The UK-based bank on Tuesday said second-quarter pre-tax profits surged 89 per cent from the same period last year, beating analyst estimates of $8bn. Revenue increased 38 per cent to $16.7bn, exceeding expectations for about $16bn.
The performance was largely driven by rising interest rates in the UK and US, which helped boost earnings even as growth faltered in its largest markets, Hong Kong and mainland China. The bank boosted its profitability and revenue targets for this year.
Chief executive Noel Quinn said HSBC had “good broad-based profit generation around the world . . . [which] shows tangible evidence the strategy is working”.
HSBC has boosted payouts to investors and closed underperforming businesses in several countries after coming under pressure from Chinese insurer Ping An last year to break up. The buyback announced on Tuesday adds to the $2bn unveiled in the first quarter. The bank also announced a dividend of 10 cents a share.
In May, about 80 per cent of shareholders voted to reject Ping An’s proposed split of its global operations into eastern and western units, a move the Chinese insurer argued would improve returns and help HSBC navigate China-US trade tensions.
Quinn said he had spoken to Ping An since the annual meeting but had “moved on” and was now focused on execution after “a very conclusive and decisive outcome” in the vote.
The figures are the latest sign of how central banks’ swift interest rate rises are boosting lenders’ performance, with banks generating profits from the difference between the interest they receive from making loans and the rate they pay out to depositors.

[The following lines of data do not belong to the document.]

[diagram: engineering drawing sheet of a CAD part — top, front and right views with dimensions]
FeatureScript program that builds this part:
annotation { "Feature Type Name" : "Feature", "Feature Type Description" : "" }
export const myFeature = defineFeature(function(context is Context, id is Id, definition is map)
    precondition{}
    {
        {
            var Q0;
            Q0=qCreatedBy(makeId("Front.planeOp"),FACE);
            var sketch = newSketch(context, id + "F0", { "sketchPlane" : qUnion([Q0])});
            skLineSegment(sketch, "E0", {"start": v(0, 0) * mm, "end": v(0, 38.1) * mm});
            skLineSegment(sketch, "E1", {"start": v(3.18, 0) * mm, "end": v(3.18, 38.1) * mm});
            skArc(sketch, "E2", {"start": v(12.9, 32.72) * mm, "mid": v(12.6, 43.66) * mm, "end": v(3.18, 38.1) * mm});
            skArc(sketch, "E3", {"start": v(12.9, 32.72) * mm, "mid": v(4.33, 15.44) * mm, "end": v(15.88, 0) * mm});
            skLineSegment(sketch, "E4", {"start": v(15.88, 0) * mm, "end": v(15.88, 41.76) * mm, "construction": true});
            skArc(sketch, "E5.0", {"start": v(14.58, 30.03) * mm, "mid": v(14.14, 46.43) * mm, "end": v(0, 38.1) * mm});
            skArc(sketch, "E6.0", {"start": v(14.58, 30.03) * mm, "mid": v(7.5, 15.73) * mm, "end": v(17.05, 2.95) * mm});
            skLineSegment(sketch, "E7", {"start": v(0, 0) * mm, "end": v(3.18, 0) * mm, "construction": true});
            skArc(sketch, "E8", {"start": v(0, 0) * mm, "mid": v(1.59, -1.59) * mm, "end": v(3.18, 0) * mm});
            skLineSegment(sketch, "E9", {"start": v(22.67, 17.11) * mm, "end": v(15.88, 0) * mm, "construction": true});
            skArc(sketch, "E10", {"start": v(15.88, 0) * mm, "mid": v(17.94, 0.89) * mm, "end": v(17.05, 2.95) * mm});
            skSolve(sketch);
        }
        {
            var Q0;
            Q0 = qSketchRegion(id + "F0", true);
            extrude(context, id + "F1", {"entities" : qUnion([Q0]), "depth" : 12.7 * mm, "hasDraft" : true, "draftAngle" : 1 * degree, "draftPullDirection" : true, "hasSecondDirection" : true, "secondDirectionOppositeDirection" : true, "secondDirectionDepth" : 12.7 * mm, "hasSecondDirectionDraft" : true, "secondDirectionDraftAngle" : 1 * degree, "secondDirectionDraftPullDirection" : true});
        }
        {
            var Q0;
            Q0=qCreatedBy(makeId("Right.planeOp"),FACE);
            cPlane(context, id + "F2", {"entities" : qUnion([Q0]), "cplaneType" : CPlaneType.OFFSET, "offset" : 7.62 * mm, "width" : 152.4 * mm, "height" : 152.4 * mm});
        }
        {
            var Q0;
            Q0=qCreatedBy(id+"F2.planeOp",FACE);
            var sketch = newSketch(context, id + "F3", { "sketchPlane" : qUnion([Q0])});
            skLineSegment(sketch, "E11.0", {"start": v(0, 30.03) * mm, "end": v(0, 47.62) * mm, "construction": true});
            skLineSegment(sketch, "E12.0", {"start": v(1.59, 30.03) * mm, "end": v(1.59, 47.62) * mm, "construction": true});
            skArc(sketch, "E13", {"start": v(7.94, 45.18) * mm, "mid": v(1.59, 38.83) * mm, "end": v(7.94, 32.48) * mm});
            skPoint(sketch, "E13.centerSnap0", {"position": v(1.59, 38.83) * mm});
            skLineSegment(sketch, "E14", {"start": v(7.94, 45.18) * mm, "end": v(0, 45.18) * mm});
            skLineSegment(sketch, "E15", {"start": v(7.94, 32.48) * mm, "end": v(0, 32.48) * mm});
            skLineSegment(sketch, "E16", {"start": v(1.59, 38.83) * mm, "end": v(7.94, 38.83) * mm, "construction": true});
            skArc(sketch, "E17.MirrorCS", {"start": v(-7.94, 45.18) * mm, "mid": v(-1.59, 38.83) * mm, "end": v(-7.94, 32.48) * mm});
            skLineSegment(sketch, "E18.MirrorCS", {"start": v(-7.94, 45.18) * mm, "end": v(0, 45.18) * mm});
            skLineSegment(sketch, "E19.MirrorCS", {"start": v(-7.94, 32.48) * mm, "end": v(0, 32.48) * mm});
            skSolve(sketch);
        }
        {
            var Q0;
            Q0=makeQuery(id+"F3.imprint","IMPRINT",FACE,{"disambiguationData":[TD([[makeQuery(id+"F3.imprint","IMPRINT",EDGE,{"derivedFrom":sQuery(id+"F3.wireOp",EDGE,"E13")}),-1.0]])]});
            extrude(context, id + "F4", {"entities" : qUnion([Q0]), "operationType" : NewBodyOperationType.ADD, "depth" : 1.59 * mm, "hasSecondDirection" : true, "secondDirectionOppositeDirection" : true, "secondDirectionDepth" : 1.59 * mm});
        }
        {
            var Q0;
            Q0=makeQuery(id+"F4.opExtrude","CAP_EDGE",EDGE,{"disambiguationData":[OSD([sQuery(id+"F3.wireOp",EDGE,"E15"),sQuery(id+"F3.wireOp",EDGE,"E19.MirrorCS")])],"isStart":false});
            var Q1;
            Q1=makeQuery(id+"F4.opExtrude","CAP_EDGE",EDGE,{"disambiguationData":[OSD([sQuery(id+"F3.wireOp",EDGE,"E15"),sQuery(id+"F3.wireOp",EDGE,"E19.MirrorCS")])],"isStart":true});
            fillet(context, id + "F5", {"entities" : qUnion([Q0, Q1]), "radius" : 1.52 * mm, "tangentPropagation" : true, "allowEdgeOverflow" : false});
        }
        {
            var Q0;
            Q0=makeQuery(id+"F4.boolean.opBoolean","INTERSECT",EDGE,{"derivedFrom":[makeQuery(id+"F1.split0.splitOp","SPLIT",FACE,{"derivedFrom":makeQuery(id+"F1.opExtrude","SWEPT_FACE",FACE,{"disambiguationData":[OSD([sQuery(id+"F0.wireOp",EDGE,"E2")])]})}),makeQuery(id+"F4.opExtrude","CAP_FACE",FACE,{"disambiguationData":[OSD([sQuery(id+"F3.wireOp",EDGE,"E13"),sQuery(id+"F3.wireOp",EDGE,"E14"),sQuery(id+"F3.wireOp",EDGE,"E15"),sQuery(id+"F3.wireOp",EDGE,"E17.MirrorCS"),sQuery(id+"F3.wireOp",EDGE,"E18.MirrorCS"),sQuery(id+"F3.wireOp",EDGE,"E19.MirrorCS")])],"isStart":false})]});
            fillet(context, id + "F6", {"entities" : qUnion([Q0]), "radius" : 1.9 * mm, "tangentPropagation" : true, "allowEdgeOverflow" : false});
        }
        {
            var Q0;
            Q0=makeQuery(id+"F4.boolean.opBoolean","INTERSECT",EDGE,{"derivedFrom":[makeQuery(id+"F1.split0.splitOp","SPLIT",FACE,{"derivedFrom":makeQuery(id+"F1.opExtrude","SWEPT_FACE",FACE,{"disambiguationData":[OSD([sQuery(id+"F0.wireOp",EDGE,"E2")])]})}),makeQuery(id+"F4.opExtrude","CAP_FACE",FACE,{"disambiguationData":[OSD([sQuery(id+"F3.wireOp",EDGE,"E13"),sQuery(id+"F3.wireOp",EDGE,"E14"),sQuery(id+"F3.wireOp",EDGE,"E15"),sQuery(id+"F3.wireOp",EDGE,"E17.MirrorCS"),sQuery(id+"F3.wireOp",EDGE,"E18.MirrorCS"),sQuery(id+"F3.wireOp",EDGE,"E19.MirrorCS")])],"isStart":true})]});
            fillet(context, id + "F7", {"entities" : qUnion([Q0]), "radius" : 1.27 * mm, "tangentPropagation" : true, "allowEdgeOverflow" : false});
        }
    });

Rival Standard Chartered last week reported better than expected results. HSBC is particularly sensitive to interest rates as one of the world’s largest deposit-taking institutions, with total assets of $3tn.
HSBC said it expected $900mn in credit losses, including charges related to commercial real estate in China, to which it has $14.3bn of exposure. Chinese commercial property “is still going through some challenging times”, Quinn said. “It will really hinge on customer demand coming back into that sector.”
The chief executive added that China’s economic growth had undershot his expectations, describing it as “patchy” and forecasting that getting back to sustained growth would take “longer than we all expected”.
In the UK, HSBC and other lenders are under pressure from the Bank of England to pass on higher interest rates to savers and help customers struggling with escalating mortgage payments, which could reduce banks’ net interest margin.
HSBC shares rose 2.8 per cent in London, extending their gain so far this year to 25 per cent. “Overall good results, encouraging buyback update, and positive outlook. This should be taken well,” said Citigroup analyst Andrew Coombs.
Net interest margin — a crucial measure of lending profitability — rose to 1.72 per cent in the second quarter, up from 1.69 per cent in the first three months of the year and beating expectations of 1.66 per cent. The net interest margin of HSBC’s UK ringfenced bank was 2.49 per cent, far higher than the 1.83 per cent of its Hong Kong entity.
In June, HSBC agreed new terms for the long-delayed sale of its French retail banking network to a company owned by the US private equity group Cerberus.
The sale — part of HSBC’s strategy to focus on its profitable Asian operations while cutting costs and selling off operations in Europe and North America — had to be renegotiated after rising rates increased the amount that its US private equity buyer would have to inject.
HSBC is also exiting many of its operations in Oman, Greece and New Zealand and said the $10bn sale of its Canadian business was still on track to close early next year, after which it intends to pay a special dividend.
The results came a week after NatWest chief executive Alison Rose quit following her admission that she had misled a journalist about why Coutts, its private banking arm, had closed Nigel Farage’s bank account.
Asked about her departure, Quinn said Rose had “contributed very strongly” to industry-wide conversations and the Farage fiasco had been a “very challenging time for her personally”.